25 Haziran 2012 Pazartesi

Melih Anık, zengin uygarlıklar üzerindeki Baskil halkını anlıyor!

Oyun'un notu: Melih Anık'a ait "Günlük"ten alıp, yayınladığımız yazıdaki bazı sözleri kırmızı renkle belirgin hâle biz getirdik!


***


Baskilli (Öğretmen) Velinin Dilekçesi Üzerine


Melih Anık
25 Haziran 2012


Mimesis Haber / Mimesis Tiyatro Çeviri Araştırma Dergisi´nin 19.sayısı Elazığ Halk Kütüphanesi tarafından müstehcen içerikli olduğu gerekçesi ile iade edilmiş. Olayı başlatan, bir velinin el yazısı ile 10 Nisan 2012 tarihli yazdığı dilekçe olmuş.
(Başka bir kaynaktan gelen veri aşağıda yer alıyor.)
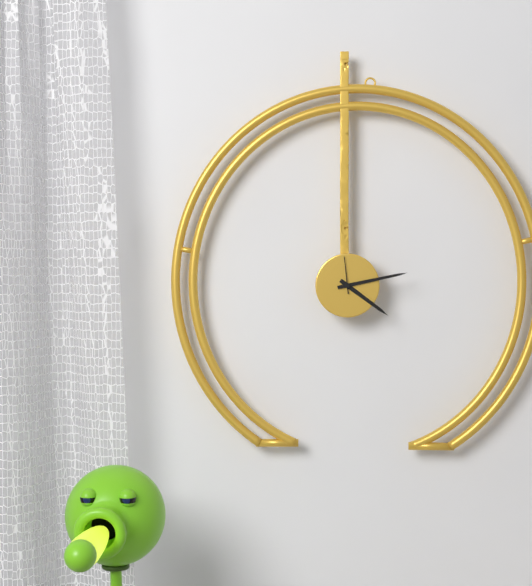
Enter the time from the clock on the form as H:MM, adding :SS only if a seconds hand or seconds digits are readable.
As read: 4:13
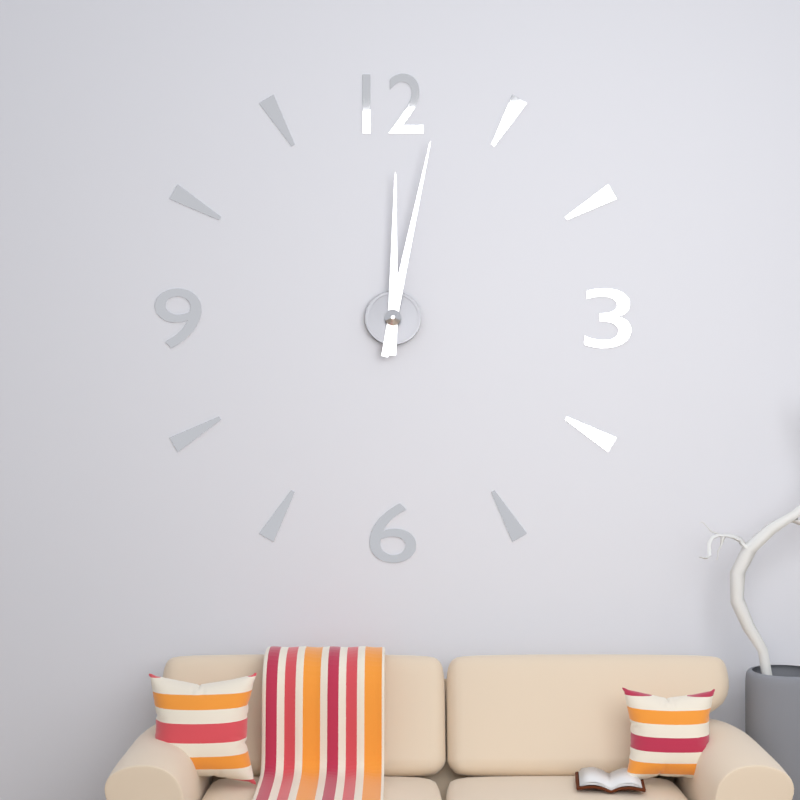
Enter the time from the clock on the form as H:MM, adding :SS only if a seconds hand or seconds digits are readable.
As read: 12:02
"Şakir Benzeş Kültür Merkezi Müdürlüğüne


Baskil


İlçemizin tek kütüphanesinin bulunduğu Şakir Benzeş Kültür Merkezin  de çocuklarımızın uyarısı neticesinde yapmış olduğumuz araştırmayla Boğaziçi Üniversitesi tarafından yayım-lanmış olan MİMESİS isimli tiyatro-çeviri, araştırma dergisi-nin 19.sayısının 100-112 . sayfalarında yer alan görsellerin çocuklarımızın ahlaki değerleriyle uzlaşmadığı ve görsellerin çocuklarımızın ahlaki yapısına zarar verebileceği kanaatine ulaşılmıştır. Bu sebeple ismi geçen derginin ve benzeri içerikli yayınların titizlikle ve aceleyle toplanmasını, raflardan alınmasını istiyoruz.
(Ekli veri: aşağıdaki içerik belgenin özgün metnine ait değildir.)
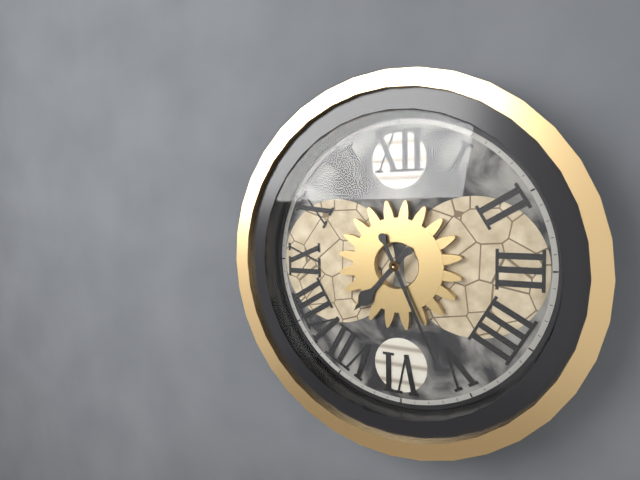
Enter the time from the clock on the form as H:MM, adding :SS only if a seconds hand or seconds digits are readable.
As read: 7:26
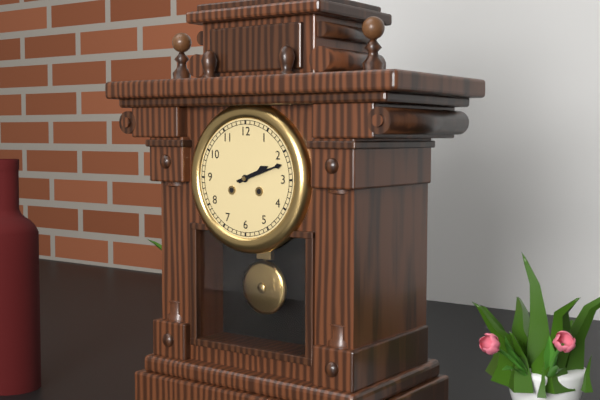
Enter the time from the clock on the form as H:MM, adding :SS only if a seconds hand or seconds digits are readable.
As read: 2:12
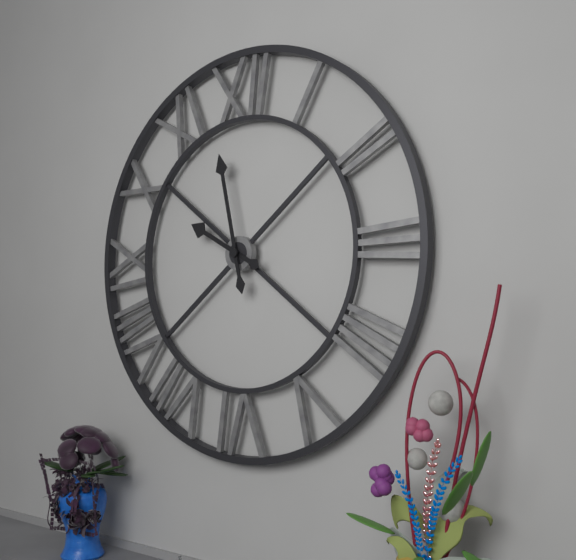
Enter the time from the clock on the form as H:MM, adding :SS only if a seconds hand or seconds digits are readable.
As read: 9:58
Gereğini bilgilerinize arz ederiz.


Adres                                                                                                    10 Nisan 2012 –İmza


2 imza daha.."


Ben velinin şikâyet dilekçesindeki  imlâyı  aynen vermeye dikkat ettim.  Paragraf başları, satır sonu kelime bölmeleri, nokta işaretinin “…inci” olarak kullanımı ile genel olarak dilekçe, şekle uygun. Beni  etkileyen husus,  dilekçenin  son derece düzgün bir ifadeye sahip olması. Cümle kuruluşu, parçalı cümle yapısının fiilde doğru şekilde toplanması, düşüncenin ve talebin açık ve net anlatılışı, kullanılan kelimeler (görsel, uzlaşma, içerik ) yazanın belli bir eğitim seviyesinde ve idari dile hakim olduğunu gösteriyor. Bu tür dilekçelerde kullanılagelmiş “ivedilikle” yerine “aceleyle” denmiş olması yazarın kelime seçimindeki titizliğini de gösteriyor.  Tüm bunlar tesadüf değil zira imzayı atan şahsın  verdiği adrese bakarak  dilekçeyi yazan velinin aynı zamanda  İlk öğretim okulunda  öğretmen olduğunu sanıyorum. Öte yandan "kanaate ulaşmak" kararın arkasında toplu bir değerlendirme olduğunu göstermektedir. Çözüm şeklinden ülkemizin bir gerçeğini anlıyoruz, toptan ortadan kaldırma(ara çözüm yok). Çözümü önerenin tonlamasından da dilekçe yazılan makamın başka bir şekilde karar alamayacağını gösteriyor. Zaten öğrenciler konuyu ortaya atınca, tartışma, ikna etme vb yöntemler geçersizdir. Akışa  kimse engel olamaz. Dilekçeyi yazan da adeta çözümü "dikte" etmektedir. Bu karar alma mekanizması üzerinde durmak gerekir. Ayrıca, ülkemizdeki  idari mekanizmanın ağır işleyişini dikkate alırsanız  böyle bir konuda on gün içinde sonuç alınmış olması da dikkat çekicidir.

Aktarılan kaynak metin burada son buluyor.